The world of event planning entails interactions with numerous clients and while she confesses that some of her colleagues have had unpleasant experiences, Ahuja proudly proclaims that she’s “never faced any nuisance”. And that, she says, is because of her demeanour and the way she communicates with people. “I have developed a very stern and no-nonsense persona. That is my defense mechanism so people don’t get too friendly. A lot of the time people judge you by your body language and the way you communicate. It’s important to draw a line,” says Ahuja.

Staying out till late is a battle that has to be fought on different fronts—apart from the sleepless nights and the safety concerns that come with the job, Ahuja has had to struggle to get her family, post-marriage, to accept her schedule. “I had to fight for my freedom to work; my in-laws weren’t comfortable with my profession although my husband understands my passion,” she says. On the other hand, her parents raised her to be independent. In keeping with her family’s expectations, Ahuja starts work by noon after cooking and finishing her household duties when she doesn’t have early morning events.

Ahuja did her schooling in Valsad before moving to Baroda to study interior design. She soon returned home but realized that the city of her birth didn’t have too many opportunities for her. Her next stop was Vapi where she joined a wedding planning firm and gained adequate experience in designing wedding sets and managing events. In 2022, she married and moved to Nashik and decided to collaborate with reputed wedding planners to market and design the concept of a high-scale wedding. Her company does business with other planners, bringing in new concepts for luxury wedding functions.

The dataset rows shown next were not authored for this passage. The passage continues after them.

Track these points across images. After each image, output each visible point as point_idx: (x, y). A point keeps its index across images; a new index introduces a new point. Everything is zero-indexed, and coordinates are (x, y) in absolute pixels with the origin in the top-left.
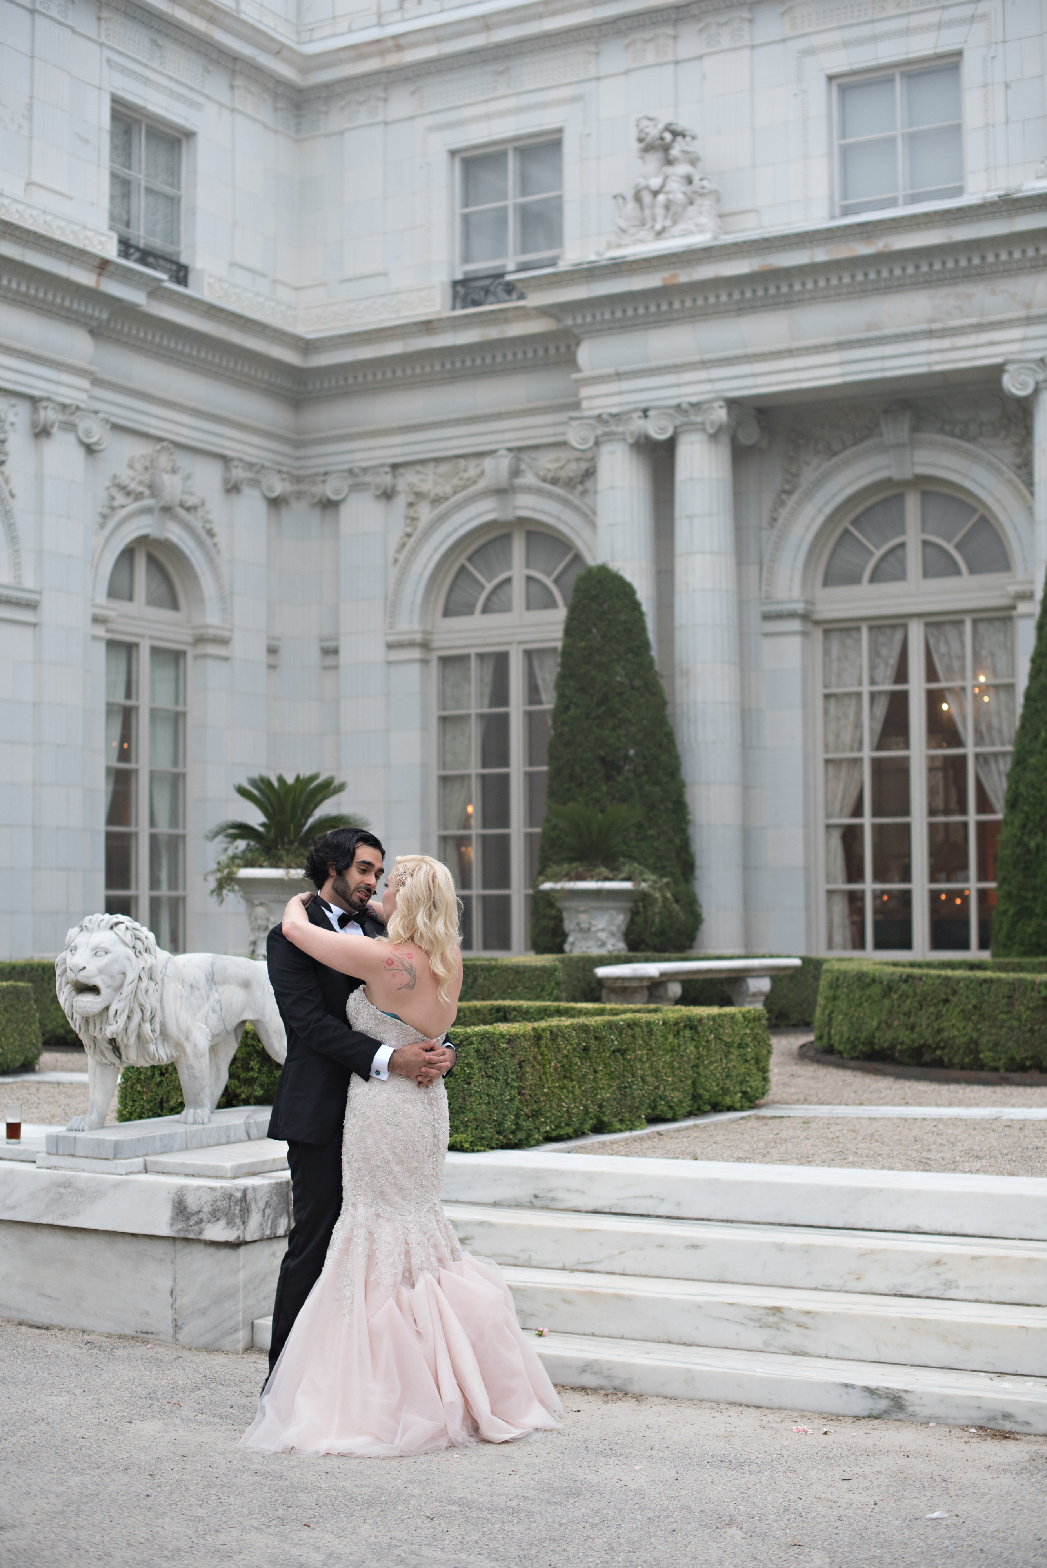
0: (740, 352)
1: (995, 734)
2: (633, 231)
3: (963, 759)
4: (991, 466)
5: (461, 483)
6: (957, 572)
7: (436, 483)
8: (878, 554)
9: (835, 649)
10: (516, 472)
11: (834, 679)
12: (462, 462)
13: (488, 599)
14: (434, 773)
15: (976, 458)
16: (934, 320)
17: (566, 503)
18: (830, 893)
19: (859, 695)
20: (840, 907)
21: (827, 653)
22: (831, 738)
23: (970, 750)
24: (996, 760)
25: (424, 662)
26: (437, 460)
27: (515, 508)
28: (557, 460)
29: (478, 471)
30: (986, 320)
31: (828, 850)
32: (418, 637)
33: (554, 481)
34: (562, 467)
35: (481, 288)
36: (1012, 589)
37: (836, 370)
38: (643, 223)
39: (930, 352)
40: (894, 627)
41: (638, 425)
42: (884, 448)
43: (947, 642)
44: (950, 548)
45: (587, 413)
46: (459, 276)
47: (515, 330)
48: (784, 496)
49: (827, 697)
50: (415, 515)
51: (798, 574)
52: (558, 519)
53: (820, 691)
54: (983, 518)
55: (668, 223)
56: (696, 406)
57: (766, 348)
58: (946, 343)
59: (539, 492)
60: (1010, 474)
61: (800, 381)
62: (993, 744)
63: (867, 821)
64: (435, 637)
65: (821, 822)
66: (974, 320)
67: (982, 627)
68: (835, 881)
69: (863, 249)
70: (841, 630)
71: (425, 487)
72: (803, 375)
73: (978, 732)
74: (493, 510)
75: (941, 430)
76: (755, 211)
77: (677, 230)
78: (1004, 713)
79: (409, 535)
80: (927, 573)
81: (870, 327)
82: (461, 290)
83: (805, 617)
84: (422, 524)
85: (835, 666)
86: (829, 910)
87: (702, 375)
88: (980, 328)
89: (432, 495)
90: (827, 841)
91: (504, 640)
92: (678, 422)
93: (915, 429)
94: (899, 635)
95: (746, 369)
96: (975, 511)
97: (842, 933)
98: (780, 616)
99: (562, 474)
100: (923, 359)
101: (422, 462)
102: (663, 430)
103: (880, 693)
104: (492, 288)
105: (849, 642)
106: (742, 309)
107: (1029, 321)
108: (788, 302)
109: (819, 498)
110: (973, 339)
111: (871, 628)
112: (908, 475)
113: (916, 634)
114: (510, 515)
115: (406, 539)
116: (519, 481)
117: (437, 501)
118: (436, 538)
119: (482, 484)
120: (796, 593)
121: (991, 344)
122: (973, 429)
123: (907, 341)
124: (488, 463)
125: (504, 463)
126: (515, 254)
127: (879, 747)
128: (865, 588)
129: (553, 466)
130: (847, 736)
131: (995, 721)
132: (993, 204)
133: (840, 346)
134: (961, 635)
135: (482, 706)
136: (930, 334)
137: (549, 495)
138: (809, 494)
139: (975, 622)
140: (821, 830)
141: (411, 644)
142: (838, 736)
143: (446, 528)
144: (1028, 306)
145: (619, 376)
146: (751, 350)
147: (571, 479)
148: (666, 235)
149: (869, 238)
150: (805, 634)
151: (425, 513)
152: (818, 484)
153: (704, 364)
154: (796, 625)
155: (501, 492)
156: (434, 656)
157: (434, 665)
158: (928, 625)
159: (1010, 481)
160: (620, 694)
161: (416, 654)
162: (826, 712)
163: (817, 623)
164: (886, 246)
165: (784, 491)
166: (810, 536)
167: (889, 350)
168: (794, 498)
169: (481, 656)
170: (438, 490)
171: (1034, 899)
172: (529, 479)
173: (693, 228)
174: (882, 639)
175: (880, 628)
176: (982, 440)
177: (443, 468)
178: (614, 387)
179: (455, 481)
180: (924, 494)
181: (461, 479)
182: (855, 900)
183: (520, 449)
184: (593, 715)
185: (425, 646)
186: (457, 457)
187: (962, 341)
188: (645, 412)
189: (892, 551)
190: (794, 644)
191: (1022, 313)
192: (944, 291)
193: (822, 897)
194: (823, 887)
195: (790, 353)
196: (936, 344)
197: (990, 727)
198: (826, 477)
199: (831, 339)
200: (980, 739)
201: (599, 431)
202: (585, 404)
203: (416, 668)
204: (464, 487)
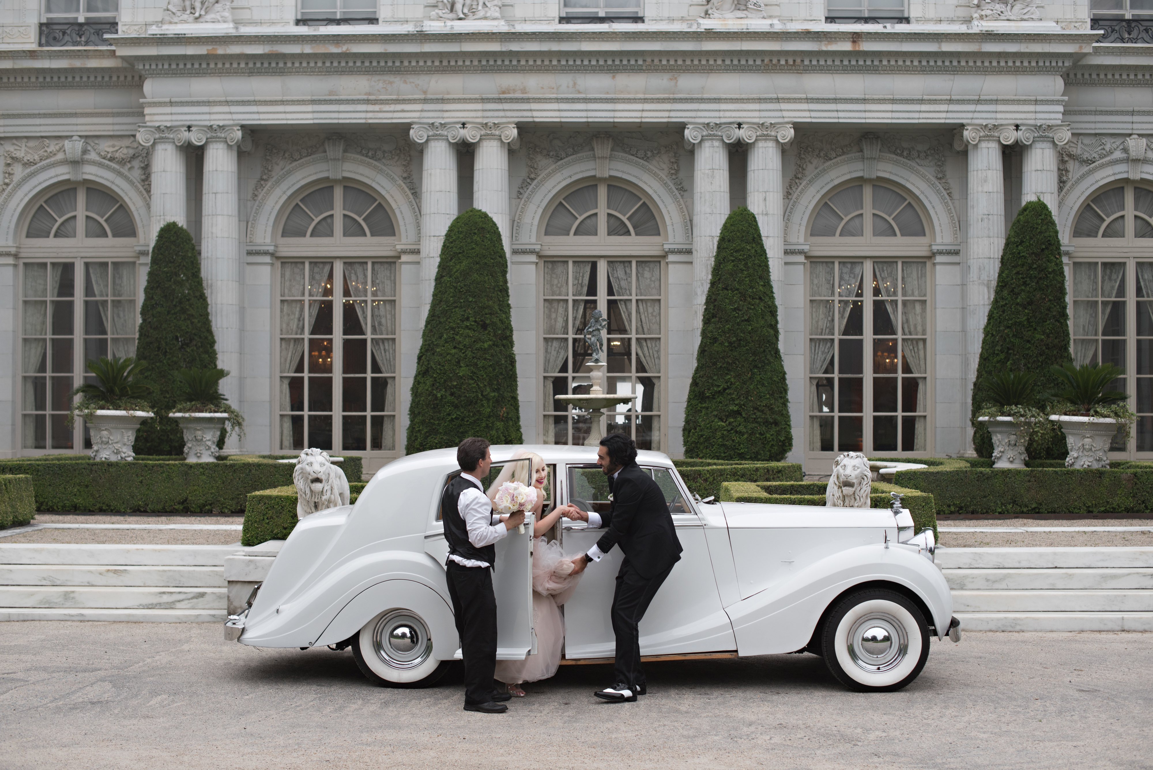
0: (252, 98)
1: (383, 329)
2: (179, 13)
3: (365, 340)
4: (388, 176)
5: (45, 154)
6: (365, 235)
7: (27, 153)
8: (317, 220)
9: (288, 274)
10: (85, 152)
11: (286, 291)
12: (47, 141)
13: (59, 228)
14: (21, 336)
15: (380, 171)
16: (369, 94)
17: (119, 174)
18: (282, 416)
19: (301, 302)
20: (288, 425)
21: (283, 276)
22: (284, 326)
23: (369, 336)
24: (383, 343)
25: (15, 266)
26: (27, 138)
27: (83, 173)
28: (114, 146)
29: (57, 147)
30: (401, 97)
31: (281, 392)
32: (13, 250)
33: (112, 159)
34: (117, 151)
35: (61, 30)
36: (399, 247)
37: (310, 116)
38: (184, 10)
39: (367, 112)
40: (324, 263)
41: (185, 135)
42: (326, 160)
43: (356, 274)
44: (360, 220)
45: (148, 124)
46: (44, 20)
47: (93, 63)
48: (262, 182)
49: (282, 301)
50: (12, 172)
51: (270, 229)
52: (113, 183)
53: (279, 298)
54: (380, 204)
55: (203, 13)
56: (222, 128)
57: (268, 98)
58: (377, 108)
59: (100, 165)
60: (400, 182)
61: (287, 119)
62: (381, 334)
63: (306, 375)
64: (22, 250)
65: (278, 375)
66: (394, 97)
67: (376, 266)
68: (286, 410)
69: (334, 49)
70: (292, 263)
71: (19, 154)
72: (289, 116)
73: (373, 327)
74: (69, 173)
75: (360, 153)
76: (249, 8)
77: (209, 17)
78: (389, 316)
79: (7, 185)
80: (346, 233)
81: (331, 93)
82: (44, 28)
83: (272, 255)
84: (16, 178)
85: (287, 284)
86: (281, 426)
87: (226, 109)
88: (397, 101)
89: (25, 160)
90: (281, 386)
91: (71, 255)
92: (209, 136)
93: (345, 151)
94: (327, 268)
95: (254, 109)
96: (376, 200)
97: (288, 439)
98: (258, 253)
99: (117, 155)
100: (363, 115)
101: (16, 138)
102: (200, 140)
103: (315, 301)
104: (68, 32)
105: (297, 270)
106: (252, 73)
107: (425, 101)
108: (281, 72)
109: (284, 186)
110: (392, 107)
111: (310, 263)
112: (339, 177)
113: (338, 268)
114: (80, 178)
115: (5, 187)
116: (87, 157)
117: (27, 164)
118: (26, 188)
119: (60, 156)
120: (268, 240)
121: (403, 111)
122: (380, 154)
123: (354, 104)
124: (67, 144)
125: (79, 145)
126: (84, 11)
127: (312, 333)
128: (308, 239)
129: (111, 150)
130: (294, 325)
131: (383, 321)
132: (413, 35)
133: (313, 102)
134: (365, 270)
135: (53, 296)
136: (368, 102)
137: (108, 168)
138: (278, 183)
139: (373, 263)
140: (278, 379)
141: (8, 254)
142: (288, 324)
143: (34, 181)
144: (425, 92)
145: (171, 104)
146: (257, 98)
147: (123, 159)
148: (201, 20)
149: (338, 43)
150: (272, 265)
151: (19, 171)
152: (284, 177)
153: (227, 103)
154: (267, 259)
155: (75, 163)
156: (21, 262)
157: (21, 267)
158: (345, 263)
159: (400, 186)
160: (188, 300)
161: (10, 261)
162: (282, 311)
163: (278, 258)
164: (347, 49)
165: (262, 179)
166: (278, 207)
167: (342, 108)
168: (269, 184)
169: (53, 264)
170: (29, 157)
171: (439, 425)
172: (93, 156)
173: (220, 19)
174: (316, 270)
175: (316, 263)
176: (383, 160)
177: (32, 144)
178: (168, 110)
179: (41, 152)
180: (345, 187)
181: (46, 151)
182: (297, 421)
183: (87, 137)
184: (173, 312)
185: (16, 256)
186: (42, 137)
187: (386, 108)
188: (189, 127)
189: (325, 219)
190: (267, 270)
191: (422, 97)
192: (376, 78)
193: (278, 418)
194: (278, 413)
195: (282, 102)
196: (371, 108)
197: (380, 324)
198: (289, 173)
199: (309, 98)
200: (374, 330)
201: (157, 136)
202: (147, 118)
203: (10, 270)
204: (47, 158)
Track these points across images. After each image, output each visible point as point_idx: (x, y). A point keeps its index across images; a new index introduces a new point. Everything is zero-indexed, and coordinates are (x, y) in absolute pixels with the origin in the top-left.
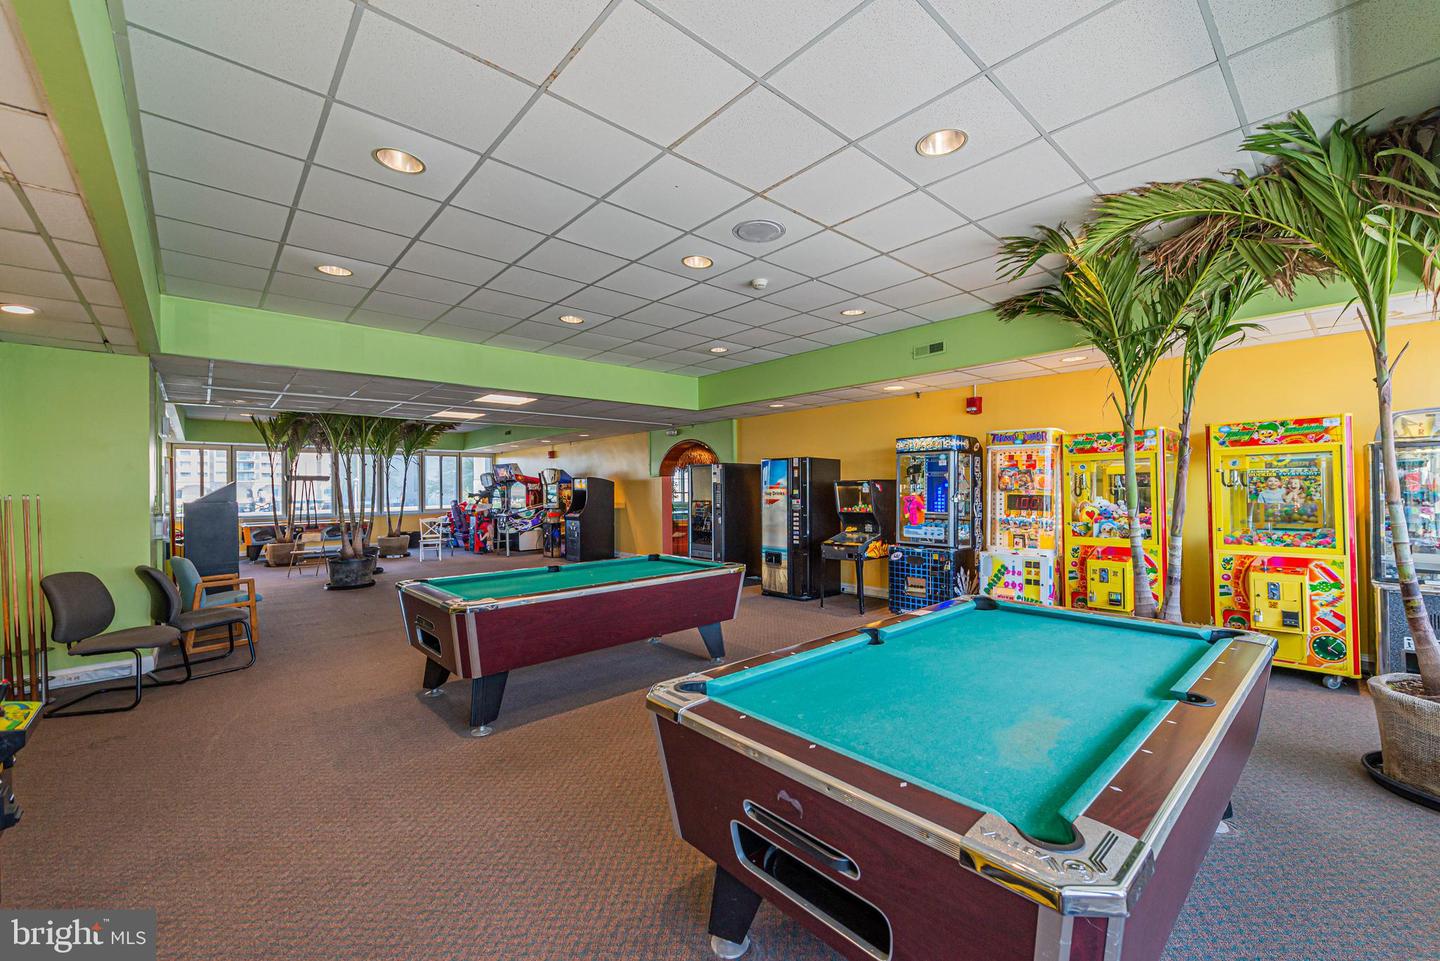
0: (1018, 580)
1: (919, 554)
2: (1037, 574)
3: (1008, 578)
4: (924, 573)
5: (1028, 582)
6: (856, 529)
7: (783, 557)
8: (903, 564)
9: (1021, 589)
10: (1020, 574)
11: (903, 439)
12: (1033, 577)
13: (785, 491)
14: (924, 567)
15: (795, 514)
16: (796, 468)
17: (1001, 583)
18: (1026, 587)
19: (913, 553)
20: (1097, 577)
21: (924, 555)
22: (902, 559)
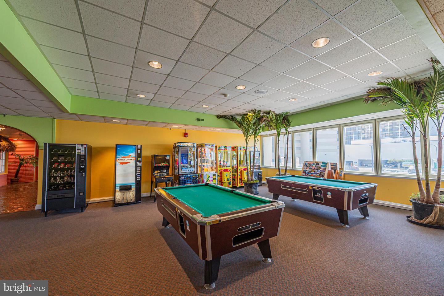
0: (212, 179)
1: (189, 176)
2: (215, 177)
3: (210, 179)
4: (191, 182)
5: (214, 179)
6: (159, 172)
7: (132, 187)
8: (184, 180)
9: (212, 181)
10: (212, 177)
11: (182, 143)
12: (215, 178)
13: (134, 158)
14: (191, 180)
15: (138, 168)
16: (139, 149)
17: (209, 180)
18: (213, 180)
19: (187, 176)
20: (225, 175)
21: (191, 176)
22: (184, 179)
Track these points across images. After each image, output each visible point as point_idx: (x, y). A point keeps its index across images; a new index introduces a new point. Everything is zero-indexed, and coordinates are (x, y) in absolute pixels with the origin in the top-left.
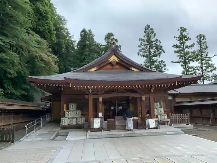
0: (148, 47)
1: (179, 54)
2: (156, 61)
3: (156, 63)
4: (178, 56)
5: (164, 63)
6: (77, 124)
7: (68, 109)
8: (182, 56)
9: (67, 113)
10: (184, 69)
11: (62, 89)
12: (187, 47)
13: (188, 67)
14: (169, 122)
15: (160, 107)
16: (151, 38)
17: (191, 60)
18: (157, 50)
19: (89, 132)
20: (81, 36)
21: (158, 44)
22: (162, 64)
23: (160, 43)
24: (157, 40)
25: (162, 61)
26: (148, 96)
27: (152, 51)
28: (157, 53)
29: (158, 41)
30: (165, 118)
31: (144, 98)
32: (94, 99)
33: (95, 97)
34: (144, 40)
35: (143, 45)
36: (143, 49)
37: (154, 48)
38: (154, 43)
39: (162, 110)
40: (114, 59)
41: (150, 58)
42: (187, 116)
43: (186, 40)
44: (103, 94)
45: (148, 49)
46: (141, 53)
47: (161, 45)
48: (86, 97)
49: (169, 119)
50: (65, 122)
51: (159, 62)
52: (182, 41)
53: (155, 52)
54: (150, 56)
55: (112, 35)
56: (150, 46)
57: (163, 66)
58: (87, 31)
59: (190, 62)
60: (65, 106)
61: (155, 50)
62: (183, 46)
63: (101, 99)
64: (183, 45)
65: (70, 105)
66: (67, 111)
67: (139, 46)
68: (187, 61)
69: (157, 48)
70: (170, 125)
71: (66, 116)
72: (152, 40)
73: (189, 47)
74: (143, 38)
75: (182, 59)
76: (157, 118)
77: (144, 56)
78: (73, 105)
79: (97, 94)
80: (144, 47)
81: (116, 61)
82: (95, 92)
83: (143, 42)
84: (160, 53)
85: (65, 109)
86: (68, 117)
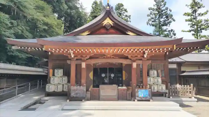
0: (158, 16)
1: (190, 23)
2: (165, 31)
3: (166, 33)
4: (189, 24)
5: (174, 32)
6: (63, 91)
7: (54, 75)
8: (194, 25)
9: (52, 79)
10: (195, 37)
12: (199, 14)
13: (199, 36)
14: (168, 93)
15: (157, 76)
16: (161, 7)
17: (203, 29)
18: (167, 20)
19: (68, 101)
20: (93, 8)
21: (168, 12)
22: (172, 33)
23: (171, 12)
24: (167, 9)
25: (172, 30)
26: (140, 62)
27: (162, 20)
28: (167, 22)
29: (169, 9)
30: (162, 89)
31: (135, 65)
32: (76, 65)
33: (78, 62)
34: (153, 9)
35: (152, 14)
36: (152, 18)
37: (164, 17)
38: (164, 12)
39: (160, 80)
40: (108, 23)
41: (160, 28)
42: (190, 88)
43: (199, 8)
44: (87, 59)
45: (157, 18)
46: (151, 22)
47: (171, 13)
48: (68, 62)
49: (168, 90)
50: (50, 88)
51: (169, 31)
52: (194, 9)
53: (165, 21)
54: (159, 26)
55: (122, 5)
56: (160, 16)
57: (173, 35)
58: (98, 3)
59: (202, 30)
60: (51, 71)
61: (165, 18)
62: (196, 14)
63: (84, 65)
64: (196, 12)
65: (56, 71)
66: (53, 77)
67: (148, 16)
68: (199, 29)
69: (167, 17)
70: (168, 97)
71: (51, 82)
72: (163, 9)
73: (202, 14)
74: (153, 7)
75: (194, 27)
76: (150, 89)
77: (153, 25)
78: (59, 71)
79: (81, 60)
80: (154, 16)
81: (111, 24)
82: (79, 57)
83: (153, 12)
84: (170, 22)
85: (51, 75)
86: (53, 83)
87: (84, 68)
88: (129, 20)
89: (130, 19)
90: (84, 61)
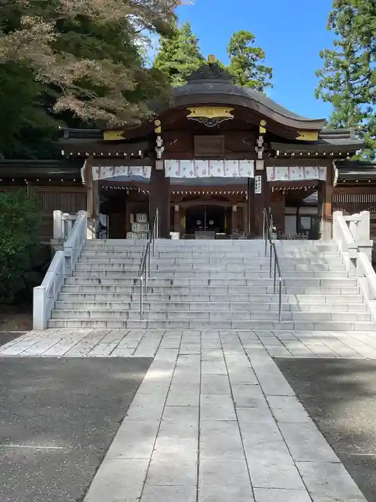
7: (135, 221)
9: (134, 225)
11: (128, 192)
44: (180, 202)
46: (325, 91)
60: (132, 216)
63: (177, 208)
65: (138, 216)
66: (134, 223)
71: (133, 230)
78: (143, 216)
85: (132, 221)
86: (135, 231)
87: (177, 212)
88: (267, 80)
89: (271, 77)
90: (178, 203)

“You have to be fearless,” is the mantra Ahuja lives by, something that she learnt early on in life while growing up in a small town and moving cities to find work and realise her dream of being independent. While narrating her life’s journey, she says: “I hope my story encourages other women to embrace their power, no matter how difficult the circumstances. We are capable of incredible things, even when the world doesn’t provide us with the support we need. We can create, lead, and thrive, all while carrying the weight of our responsibilities with grace and determination,” she says.

According to her, every woman must have a self-defense mechanism, which includes being bold and learning to say a firm no. “One of the biggest reasons why women face trouble is because they say yes even when they don’t want to. Learn to say no and be bold while interacting with people,” she says. Ahuja’s life journey will resonate with several women who pursue their dreams while battling multiple challenges.